More particularly, the invention pertains to a computer method for estimating a suite of quantities associated with locations of a space, for example a method for modeling petrophysical quantities of a reservoir or a method for mapping the depth or thickness of a geological layer.
In the area of oil exploration, it is sought to obtain information about subsurfaces, so as to be able to predict the presence of hydrocarbons to be extracted. Regular recourse is had to observation methods for estimating the quantities associated with certain locations of the space. To reduce to the maximum the recourse to these observation methods, which are expensive to implement, the computing tool is used to estimate the quantities at locations where no measurement has been performed.
In particular, use is made of interpolation methods such as kriging. Kriging is an unbiased interpolator which minimizes the mean square prediction error and which makes it possible to honor the available data (it is an exact interpolator).
An example of such a method is for example described in U.S. Pat. No. 7,254,091.
A difficulty related to kriging is that it requires large computational power to invert the covariance matrix. This is true in particular when working on a large space, using numerous observation data.
To alleviate this problem, in the case of large suites of observation data, it is possible as a variant to work on sub-spaces. For each point studied for which it is sought to estimate the quantity, local reasoning is employed by searching for the observation data obtained for the points nearest to the point studied, and by using a local covariance matrix reduced to these points. The computation time necessary for the inversion of a large matrix is then reduced by implementing a nearest neighbors search and the inversion of a smaller matrix.
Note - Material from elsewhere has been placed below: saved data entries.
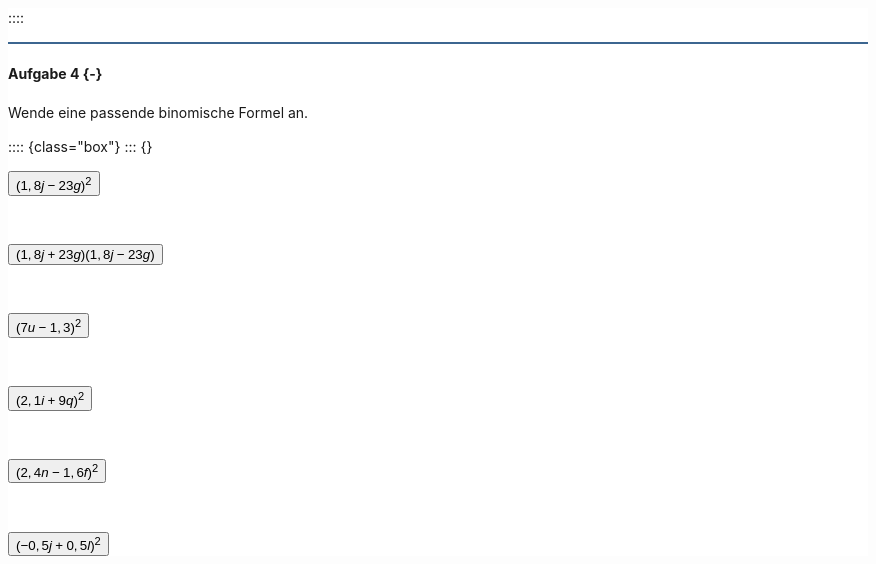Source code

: ::::



<hr style="background-color:#3C6690;height:2px">


#### Aufgabe 4 {-}
Wende eine passende binomische Formel an.

:::: {class="box"}
::: {}

<button id="displayText" onclick="javascript:toggle(73);">$(1,8j-23g)^2$</button>
<div id="toggleText73" style="display: none">

$3,24j^2-82,8gj+529g^2$

</div>

<br>

<button id="displayText" onclick="javascript:toggle(74);">$(1,8j+23g)(1,8j-23g)$</button>
<div id="toggleText74" style="display: none">

$3,24j^2-529g^2$

</div>

<br>

<button id="displayText" onclick="javascript:toggle(75);">$(7u-1,3)^2$</button>
<div id="toggleText75" style="display: none">

$49u^2-18,2u+1,69$

</div>

<br>

<button id="displayText" onclick="javascript:toggle(76);">$(2,1i+9q)^2$</button>
<div id="toggleText76" style="display: none">

$4,41i^2+37,8iq+81q^2$

</div>

<br>

<button id="displayText" onclick="javascript:toggle(77);">$(2,4n-1,6f)^2$</button>
<div id="toggleText77" style="display: none">

$5,76n^2-7,68fn+2,56f^2$

</div>

<br>

<button id="displayText" onclick="javascript:toggle(78);">$(-0,5j+0,5l)^2$</button>
<div id="toggleText78" style="display: none">

$0,25j^2-0,5jl+0,25l^2$

</div>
This search and this inversion must however be repeated for each point to be estimated. To reduce to the maximum the computation times, there is then a tendency to limit as much as possible the number of observations to be taken into account (i.e. the number of neighbors), so as to limit as much as possible the size of the matrices to be inverted.
This method is problematic however. On the one hand, it is very sensitive to the spatial distribution of the observation data, this sensitivity is manifested by neighborhood artifacts. Moreover, it may still be greedy in terms of computation time in the search for the neighborhoods.